Your choice of protein determines the healthy quotient of the fried rice. Pick lean proteins like chicken instead of red meats or fish. For vegetarians, you can add tofu, paneer, or mushrooms. Cook chicken or meat separately by boiling them and frying them with salt and pepper. You can use seafood like prawns, mussels, or fish.
The sauces contain high levels of sodium which can make it unhealthy and damaging for your body. Choose low-sodium soy sauces, sugar-free sauces, or low-calorie versions of the sauces. Balance the protein, rice, veggies, and sauces to create a healthy dish.
INGREDIENTS-
- 2 cups cooked brown rice
- 2 tsp vegetable oil, divided
- 1 tsp sesame oil
- 1 egg
- 1 egg white
- 5 scallions, chopped
- 2 cups green cabbage, shredded
- 1 carrot, grated
- 4 cloves garlic, minced
- 1 tbsp. fresh ginger, minced
- 2 tbsp low sodium soy sauce (or coconut aminos for GF)

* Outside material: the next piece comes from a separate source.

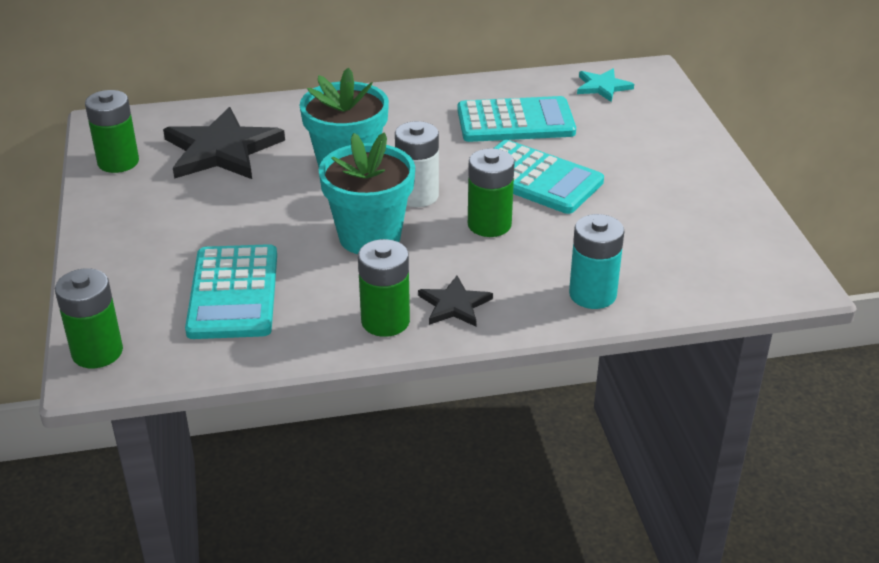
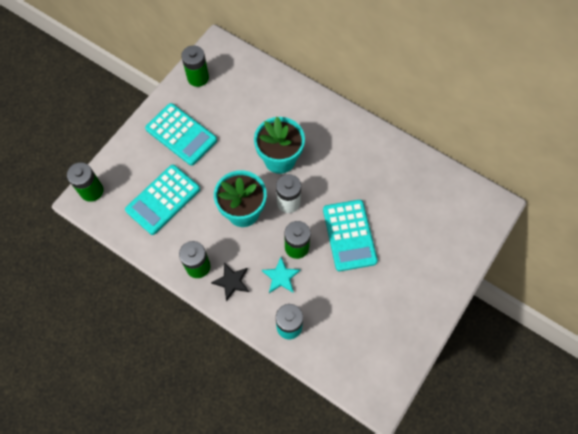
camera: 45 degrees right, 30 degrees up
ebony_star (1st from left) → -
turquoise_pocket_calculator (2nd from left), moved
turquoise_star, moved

INSTRUCTIONS- Heat your pan over medium-high heat. Whisk together the egg and egg white and season with salt and pepper. Add 1 tsp of vegetable oil to the pan. Add the eggs and cook until just scrambled. Remove from pan and set aside. Add the remaining vegetable oil and sesame oil to the hot pan. Add the scallions, cabbage, carrot, garlic, ginger, and any other veggies you like. Cook for 1-2 minutes until they just begin to soften. Add the rice and cook for 2-4 more minutes, stirring constantly, until the rice begins to crisp up. Add the soy sauce and egg. Stir together and cook for 1 more minute.
You can use a wok, skillet, or heavy-bottomed pan for this recipe. Coconut aminos are a soy replacement for people interested in gluten-free or low-carb options. Soy is an essential flavor for fried rice and needs to be included in some form. You also get gluten-free soy sauces in the market if you want to stick to the original taste.